Suleman Sani

Personal information
- Full name: Suleman Sani
- Date of birth: 1 September 2006 (age 20)
- Place of birth: Nigeria
- Height: 1.75 m (5 ft 9 in)
- Position: Winger

Team information
- Current team: RB Leipzig
- Number: 18

Youth career
- 0000–2024: Wikki Academy

Senior career*
- Years: Team / Apps / (Gls)
- 2024: Akwa United / 15 / (11)
- 2024–2026: AS Trenčín / 34 / (5)
- 2026–: RB Leipzig / 0 / (0)

International career
- 2025–: Nigeria U20 / 3 / (0)

= Suleman Sani =

Nigerian footballer (born 2006)

Suleman Sani (born 1 September 2006) is a Nigerian professional footballer who plays as a winger for club RB Leipzig.

He is considered to be one of the best young Nigerian talents.

== Club career ==
Sani had previously been playing with Wikki Tourists, a team in the Nigeria National League, before transferring to Akwa United in the mid-season transfer window of 2023–24.

=== Akwa United ===
The 17-year-old forward was instrumental in Akwa United's efforts during the 2023–24 season, netting 11 goals and contributing five assists in 15 league matches. His performances not only aided Akwa United in evading relegation but also secured him the Rookie of the Season award at the 2024 League Bloggers Awards. In the 19 games he played for Akwa United, he was voted Man of the Match seven times.

Sani was able to score 11 goals and provide 5 assists in his first season with Akwa United.

=== Trenčín ===
On 22 July 2024, it was announced that Sani would be joining Slovak club AS Trenčín on a two-year contract with an option for another year. He would make his debut in the Slovak First League in a 1–1 draw against Zemplín Michalovce, coming onto the game as a substitute in the 85th minute. Sani scored his first goal for the red and whites in a 2–2 draw against Dukla Banská Bystrica, scoring in the 66th minute to level the game. He received a red card in a 1–0 home defeat against Spartak Trnava after a clash with Roko Jureškin. Sani would score the winning goal for his club in a 3–2 win over league newcomers Tatran Presov, scoring in the 78th minute to increase the score to 3–1 in his clubs favor. He also scored in the 32nd minute to level the game to 1–1. In October 2025, it was reported that Tottenham Hotspur and Bayer 04 Leverkusen had an interest in signing Suleiman. In a 1–0 home loss in the league against KFC Komárno, Sani was sent off in the 85th minute after diving in the opponents box and receiving a second yellow. The sending off was criticized by Trenčín manager Ricardo Moniz as being “very unnecessary”.

=== RB Leipzig ===
On 13 January 2026, Sani moved to Germany, joining Bundesliga club RB Leipzig on a contract until June 2031, for a reported fee of €5 million, which could rise to €6 million with add-ons. He became the most expensive transfer from Trenčín and 4th most expensive in the history of the Slovak league.
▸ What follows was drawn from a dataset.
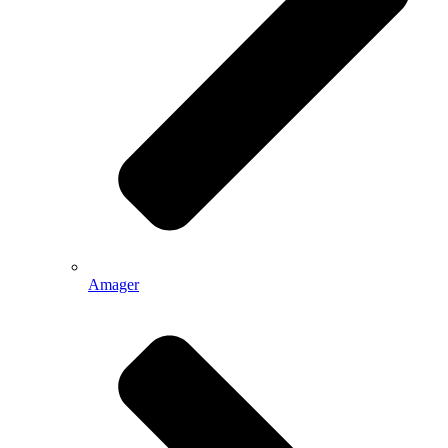
Amager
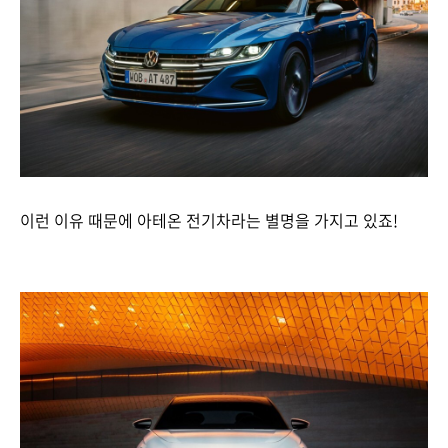
이런 이유 때문에 아테온 전기차라는 별명을 가지고 있죠!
== International career ==
In September of 2025, it was announced that Sani would be a part of the Nigerian U20 team competing in the 2025 FIFA U-20 World Cup. He played in all 3 matches in the group stages, assisting a goal in a 3–2 win against Saudi Arabia U20. Sani would miss the round of 16 clash against Argentina U20 due to suspension. Argentina would win the game 4–0, knocking Nigeria out of the competition.

== Style of play ==
Sani has been described as being good with both feet, quick, technically skilled and creative.